Le signe que le Tour de France Féminin et que le cyclisme féminin se porte bien, c'est qu'on a ajouté une étape supplémentaire pour l'été prochain, le Tour se disputera sur 9 étapes, c'est un signe positif, à quand les trois semaines chez les filles Evita?
Je pense que les trois semaines pas tout de suite, il va falloir prendre son temps et ne pas vouloir précipiter les choses par peur au final de griller des équipes. C'est difficile de comparer vraiment avec les garçons parce qu'ils ont des effectifs de 30, par exemple, au sein des équipes, alors que nous, l'année dernière, on était une quinzaine. Donc, c'est aussi compliqué d'en arriver direct à une course de trois semaines niveau organisationnel, même avec le staff et tout ça, mais je pense que oui, c'est une très bonne chose qu'il y ait une journée de plus cette année et on peut-être pouvoir continuer et arriver à deux semaines. En tout cas, physiquement, on est largement capable de le faire.
C’est la question que j'allais vous poser. Est-ce que physiquement vous pouvez tenir trois semaines ?
J'ai commencé mon premier Giro en sortant quand même des rangs juniors et c'était dix jours, sans jours de repos, donc c'est le maximum qu'on peut faire sans imposer une journée de repos et je suis ressortie vivante et ça allait très, très bien. Physiquement, on est largement capable de faire deux semaines, surtout si en plus on met un jour de récup, mais c'est juste que je pense que voilà, comme on disait, là Maintenant, la plupart des filles commencent à être vraiment professionnelles, mais il y a quelques temps, ce n'était pas le cas. Donc, quand on met quelqu'un sur le Tour de France qui a aussi un travail à côté, forcément, le niveau est hétérogène et c'est difficile de mettre tout le monde à ce niveau-là. Mais là, maintenant, les équipes se structurent de plus en plus. Donc, je pense qu'on va pouvoir ajouter des jours au fur et à mesure, mais il ne faut pas griller les étapes non plus.

**ENTRÉES**
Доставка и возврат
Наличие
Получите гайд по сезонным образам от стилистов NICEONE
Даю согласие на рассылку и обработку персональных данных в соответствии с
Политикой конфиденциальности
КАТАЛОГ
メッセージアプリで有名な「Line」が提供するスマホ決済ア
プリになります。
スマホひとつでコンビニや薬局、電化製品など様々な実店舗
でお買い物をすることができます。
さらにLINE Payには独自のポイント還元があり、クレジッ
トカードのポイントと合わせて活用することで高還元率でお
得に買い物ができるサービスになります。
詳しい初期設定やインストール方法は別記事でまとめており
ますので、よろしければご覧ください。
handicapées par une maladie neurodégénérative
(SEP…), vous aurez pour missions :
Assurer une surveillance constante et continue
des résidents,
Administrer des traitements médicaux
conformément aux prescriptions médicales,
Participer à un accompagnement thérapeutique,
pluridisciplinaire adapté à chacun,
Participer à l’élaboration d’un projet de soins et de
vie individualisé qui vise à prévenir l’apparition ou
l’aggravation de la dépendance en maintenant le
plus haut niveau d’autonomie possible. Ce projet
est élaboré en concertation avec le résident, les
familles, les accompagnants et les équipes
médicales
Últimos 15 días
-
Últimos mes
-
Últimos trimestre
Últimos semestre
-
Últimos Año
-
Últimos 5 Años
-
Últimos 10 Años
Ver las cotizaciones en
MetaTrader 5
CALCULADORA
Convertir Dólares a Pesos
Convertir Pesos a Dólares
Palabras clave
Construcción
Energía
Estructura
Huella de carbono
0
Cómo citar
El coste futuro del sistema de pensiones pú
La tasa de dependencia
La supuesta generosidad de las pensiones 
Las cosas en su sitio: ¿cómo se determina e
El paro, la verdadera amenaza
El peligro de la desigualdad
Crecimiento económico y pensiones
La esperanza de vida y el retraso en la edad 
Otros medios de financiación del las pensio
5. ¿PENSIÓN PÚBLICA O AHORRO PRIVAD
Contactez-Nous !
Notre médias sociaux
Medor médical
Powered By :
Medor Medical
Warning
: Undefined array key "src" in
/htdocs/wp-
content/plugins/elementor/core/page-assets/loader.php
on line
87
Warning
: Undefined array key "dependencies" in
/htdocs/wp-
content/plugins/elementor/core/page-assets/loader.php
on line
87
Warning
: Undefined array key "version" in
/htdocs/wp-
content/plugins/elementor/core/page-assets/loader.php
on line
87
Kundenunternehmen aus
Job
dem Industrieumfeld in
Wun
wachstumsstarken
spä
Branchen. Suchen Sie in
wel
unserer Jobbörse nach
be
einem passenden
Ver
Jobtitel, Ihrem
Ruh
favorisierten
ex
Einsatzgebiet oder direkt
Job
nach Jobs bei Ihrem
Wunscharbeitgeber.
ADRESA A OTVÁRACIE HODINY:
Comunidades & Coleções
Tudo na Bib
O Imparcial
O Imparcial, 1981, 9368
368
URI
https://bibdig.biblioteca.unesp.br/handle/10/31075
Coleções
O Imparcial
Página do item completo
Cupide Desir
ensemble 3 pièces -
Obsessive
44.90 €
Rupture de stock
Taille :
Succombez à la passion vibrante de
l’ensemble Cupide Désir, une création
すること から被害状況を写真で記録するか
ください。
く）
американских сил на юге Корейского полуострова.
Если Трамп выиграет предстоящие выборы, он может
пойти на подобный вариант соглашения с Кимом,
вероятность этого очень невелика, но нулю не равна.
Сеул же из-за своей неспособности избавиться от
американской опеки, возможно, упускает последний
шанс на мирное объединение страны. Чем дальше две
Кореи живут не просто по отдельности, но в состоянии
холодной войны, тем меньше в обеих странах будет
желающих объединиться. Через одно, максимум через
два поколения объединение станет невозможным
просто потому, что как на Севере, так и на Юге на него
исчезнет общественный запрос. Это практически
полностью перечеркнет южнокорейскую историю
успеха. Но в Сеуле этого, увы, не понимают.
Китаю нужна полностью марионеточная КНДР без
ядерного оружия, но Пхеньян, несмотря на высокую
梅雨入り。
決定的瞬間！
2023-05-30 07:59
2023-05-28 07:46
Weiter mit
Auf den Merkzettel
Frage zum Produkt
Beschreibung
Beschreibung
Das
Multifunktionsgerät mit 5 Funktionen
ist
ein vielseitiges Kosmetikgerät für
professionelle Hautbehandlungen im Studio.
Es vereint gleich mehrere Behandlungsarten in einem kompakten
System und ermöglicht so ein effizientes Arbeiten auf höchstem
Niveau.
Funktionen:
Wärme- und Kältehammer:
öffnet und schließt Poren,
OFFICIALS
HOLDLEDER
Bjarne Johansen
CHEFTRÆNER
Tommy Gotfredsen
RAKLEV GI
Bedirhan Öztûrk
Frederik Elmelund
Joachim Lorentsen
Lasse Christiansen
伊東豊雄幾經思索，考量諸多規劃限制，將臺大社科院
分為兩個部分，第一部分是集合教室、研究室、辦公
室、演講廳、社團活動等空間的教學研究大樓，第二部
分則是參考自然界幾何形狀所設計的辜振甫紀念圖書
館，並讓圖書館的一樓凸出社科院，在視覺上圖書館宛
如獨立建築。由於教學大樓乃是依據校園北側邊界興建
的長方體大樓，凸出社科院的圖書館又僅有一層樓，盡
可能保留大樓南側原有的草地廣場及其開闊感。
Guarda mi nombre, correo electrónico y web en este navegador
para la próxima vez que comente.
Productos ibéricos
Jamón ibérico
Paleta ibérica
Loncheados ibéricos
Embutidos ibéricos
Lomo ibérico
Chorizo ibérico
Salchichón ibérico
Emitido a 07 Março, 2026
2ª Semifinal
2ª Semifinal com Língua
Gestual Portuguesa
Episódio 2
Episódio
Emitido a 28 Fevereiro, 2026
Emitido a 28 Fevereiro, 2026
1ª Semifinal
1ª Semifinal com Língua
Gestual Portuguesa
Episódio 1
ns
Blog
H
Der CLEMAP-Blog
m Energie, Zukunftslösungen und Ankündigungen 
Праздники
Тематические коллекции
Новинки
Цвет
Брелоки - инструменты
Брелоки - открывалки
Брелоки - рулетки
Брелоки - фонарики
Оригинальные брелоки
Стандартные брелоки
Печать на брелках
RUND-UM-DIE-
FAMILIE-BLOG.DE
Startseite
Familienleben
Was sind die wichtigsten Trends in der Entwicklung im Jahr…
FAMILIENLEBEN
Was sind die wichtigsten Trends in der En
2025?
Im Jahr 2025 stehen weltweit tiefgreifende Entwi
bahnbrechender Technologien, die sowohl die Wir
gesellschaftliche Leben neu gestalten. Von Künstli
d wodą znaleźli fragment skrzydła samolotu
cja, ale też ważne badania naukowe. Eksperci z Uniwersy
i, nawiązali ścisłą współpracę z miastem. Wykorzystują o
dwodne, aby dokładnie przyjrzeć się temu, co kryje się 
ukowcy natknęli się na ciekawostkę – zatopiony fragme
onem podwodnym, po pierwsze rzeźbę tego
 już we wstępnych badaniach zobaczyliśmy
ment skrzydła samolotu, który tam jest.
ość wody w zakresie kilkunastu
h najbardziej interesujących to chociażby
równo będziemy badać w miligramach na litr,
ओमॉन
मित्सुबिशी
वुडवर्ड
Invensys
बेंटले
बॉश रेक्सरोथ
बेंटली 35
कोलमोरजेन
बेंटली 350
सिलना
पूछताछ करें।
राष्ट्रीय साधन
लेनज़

**CONSIGNE**
Poursuivez l'entretien sur le Tour de France Féminin en reprenant après sa dernière phrase.

**RÉPONSE**
Evita, comme le niveau devient un peu plus homogène, est-ce que vous voyez une différence au niveau des chutes et de la sécurité ? Parce que c'est vrai que quand t'as des filles qui ont un niveau un peu moindre, des fois, en voulant s'accrocher, elles peuvent faire des erreurs et ça peut emmener plusieurs filles au tapis et provoquer quelques fautes. Est-ce que vous avez l'impression que comme le niveau est de plus en plus compact, ça roule un peu plus propre?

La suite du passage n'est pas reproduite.